* INSTRUCTIONS FOR THE TASK:
When you reach the line that contains "left knee: (822, 966)" in the data below, start reproducing lines exactly, and stop after the line that contains "right elbow: (707, 891)".

* RECORDS FOR THIS EXERCISE:

*-*-*

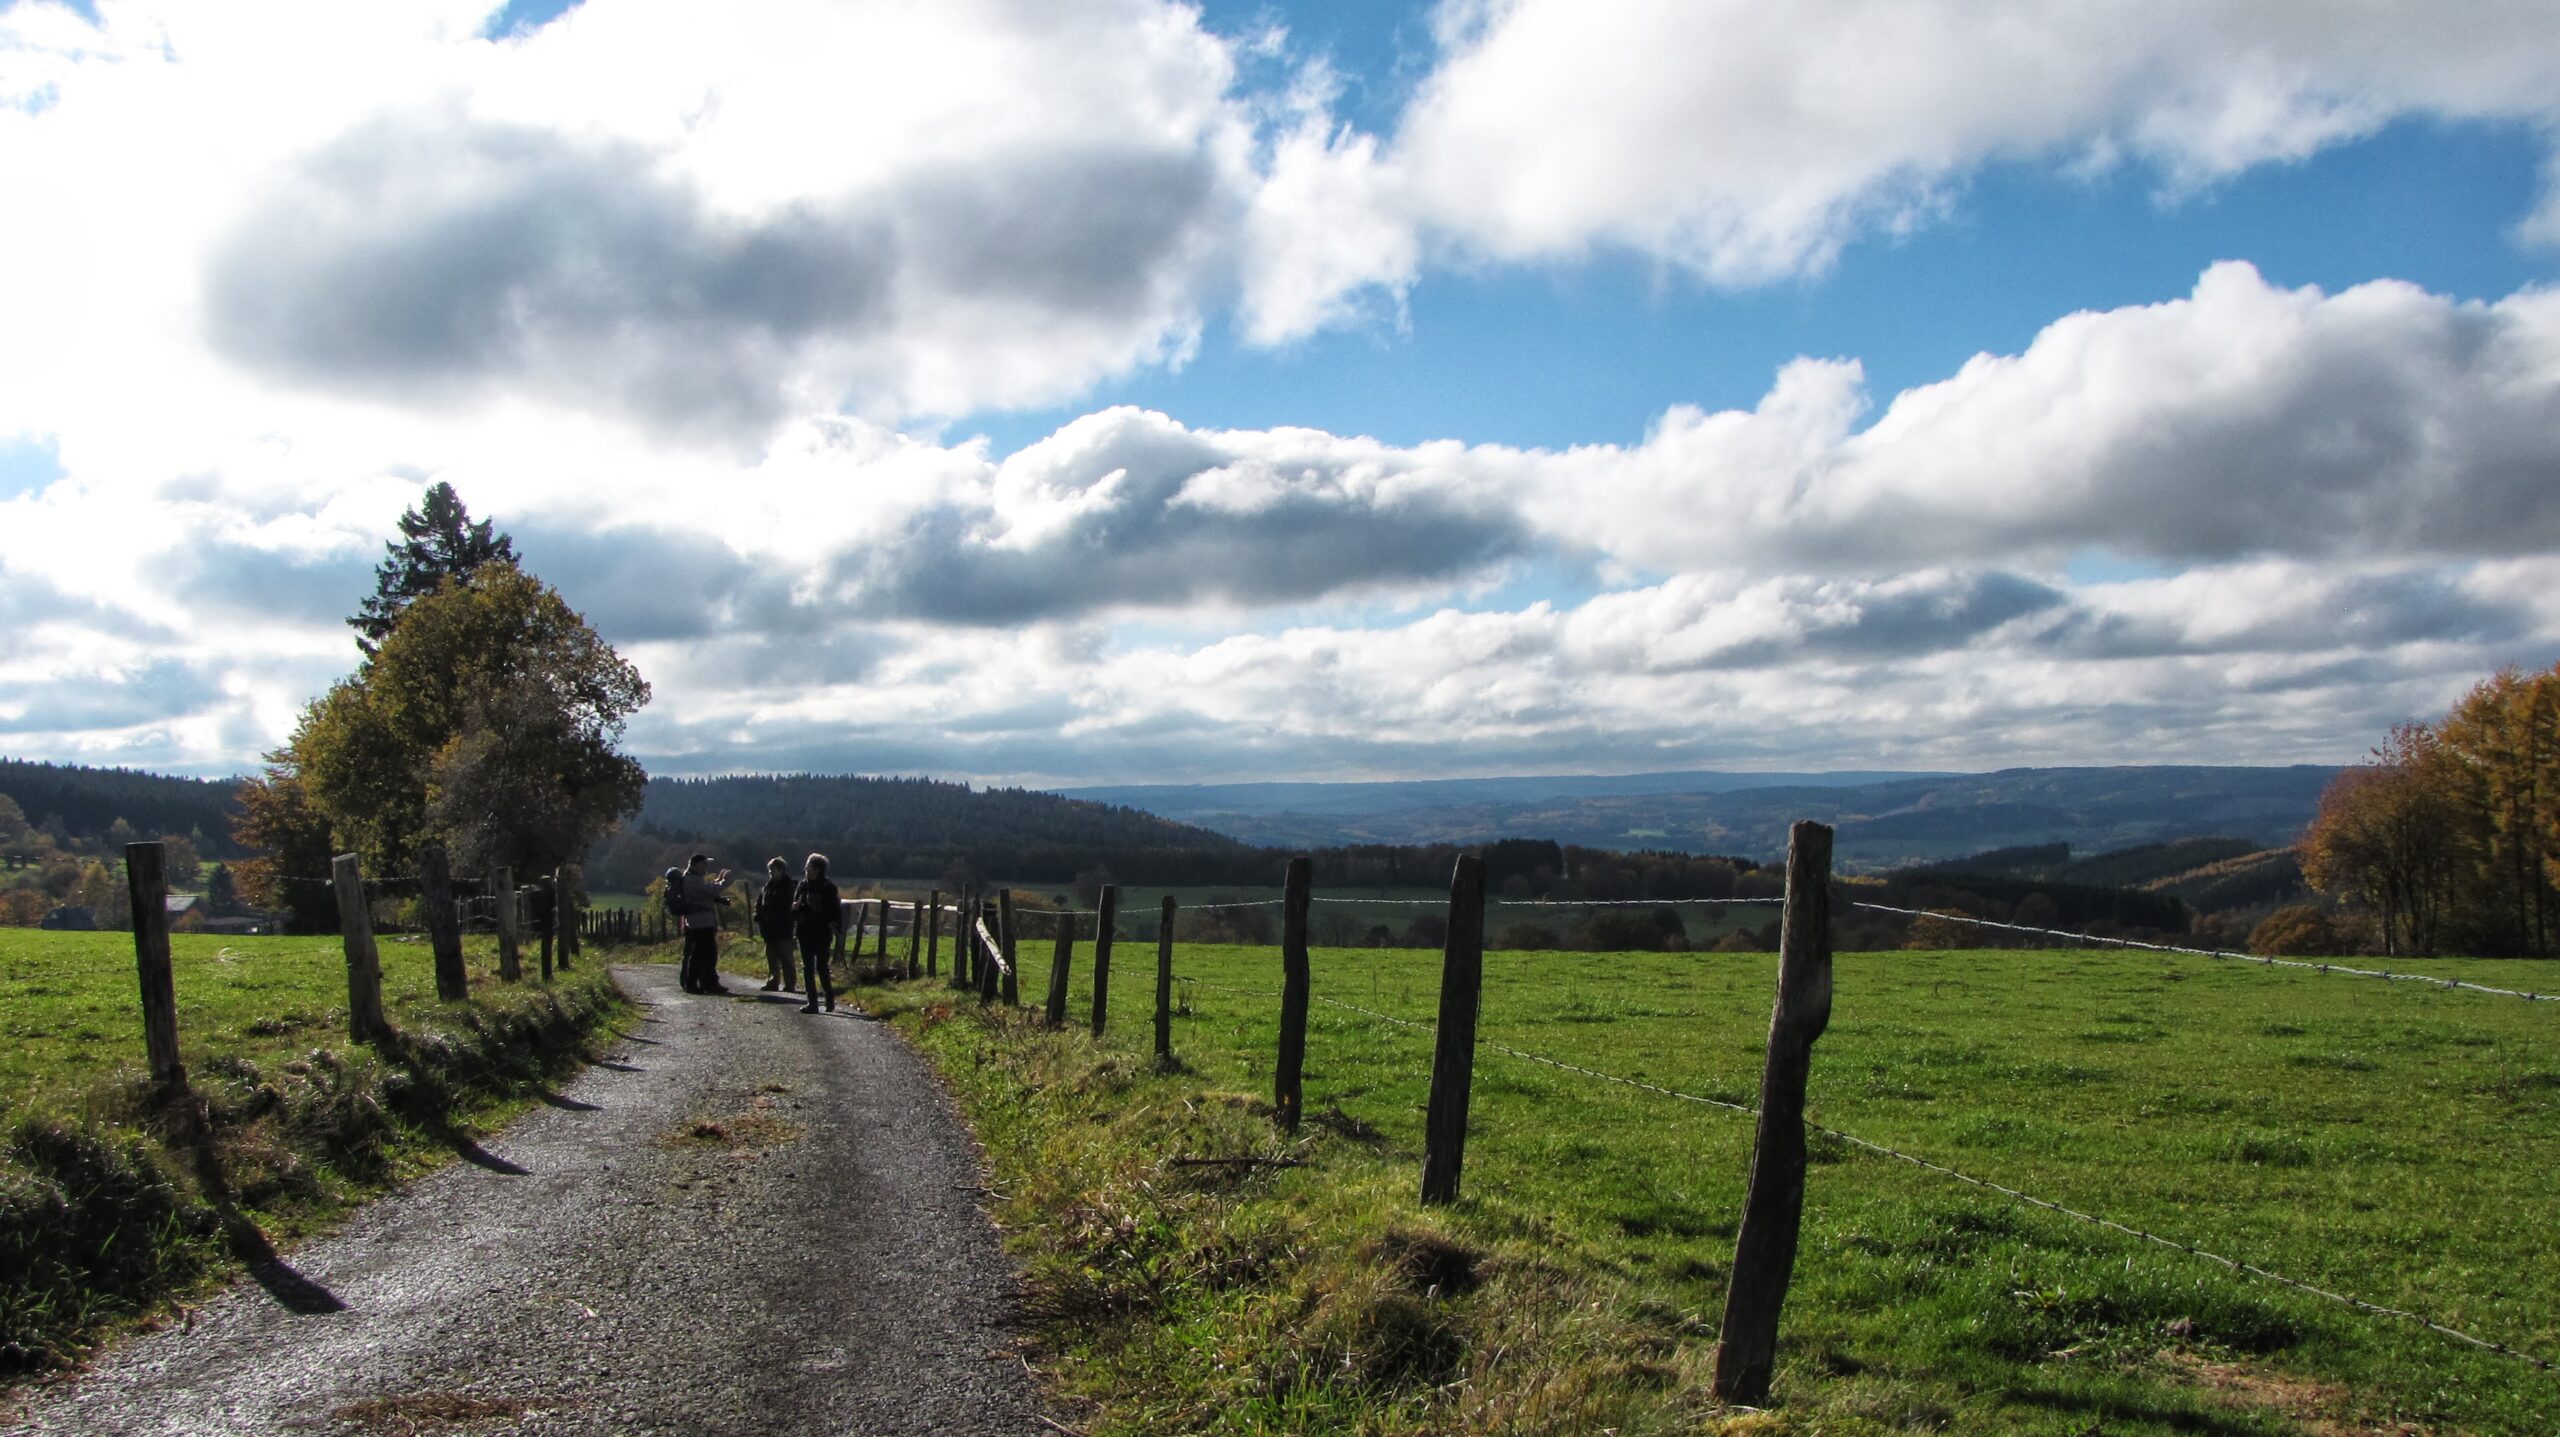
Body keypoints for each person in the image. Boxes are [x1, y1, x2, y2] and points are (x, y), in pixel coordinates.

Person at [793, 853, 844, 1014]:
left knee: (822, 966)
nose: (805, 869)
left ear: (817, 869)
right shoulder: (802, 886)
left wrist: (835, 924)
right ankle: (812, 1002)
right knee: (808, 967)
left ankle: (829, 997)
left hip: (822, 932)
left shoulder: (828, 888)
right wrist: (796, 908)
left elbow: (836, 910)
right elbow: (795, 908)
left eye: (808, 866)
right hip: (804, 931)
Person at [679, 853, 732, 994]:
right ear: (695, 865)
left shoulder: (693, 879)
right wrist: (724, 882)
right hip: (700, 922)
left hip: (701, 921)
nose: (706, 867)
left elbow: (706, 891)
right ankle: (695, 984)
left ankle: (707, 983)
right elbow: (707, 891)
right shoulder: (691, 880)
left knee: (706, 954)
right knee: (702, 954)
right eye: (704, 864)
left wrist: (717, 882)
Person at [754, 857, 798, 992]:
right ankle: (773, 981)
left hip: (783, 927)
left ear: (781, 870)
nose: (770, 873)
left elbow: (787, 906)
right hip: (769, 927)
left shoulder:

*-*-*

* OUTPUT OF THE EXERCISE:
left knee: (822, 966)
nose: (805, 869)
left ear: (817, 869)
right shoulder: (802, 886)
left wrist: (835, 924)
right ankle: (812, 1002)
right knee: (808, 967)
left ankle: (829, 997)
left hip: (822, 932)
left shoulder: (828, 888)
right wrist: (796, 908)
left elbow: (836, 910)
right elbow: (795, 908)
left eye: (808, 866)
right hip: (804, 931)
Person at [679, 853, 732, 994]:
right ear: (695, 865)
left shoulder: (693, 879)
right wrist: (724, 882)
right hip: (700, 922)
left hip: (701, 921)
nose: (706, 867)
left elbow: (706, 891)
right ankle: (695, 984)
left ankle: (707, 983)
right elbow: (707, 891)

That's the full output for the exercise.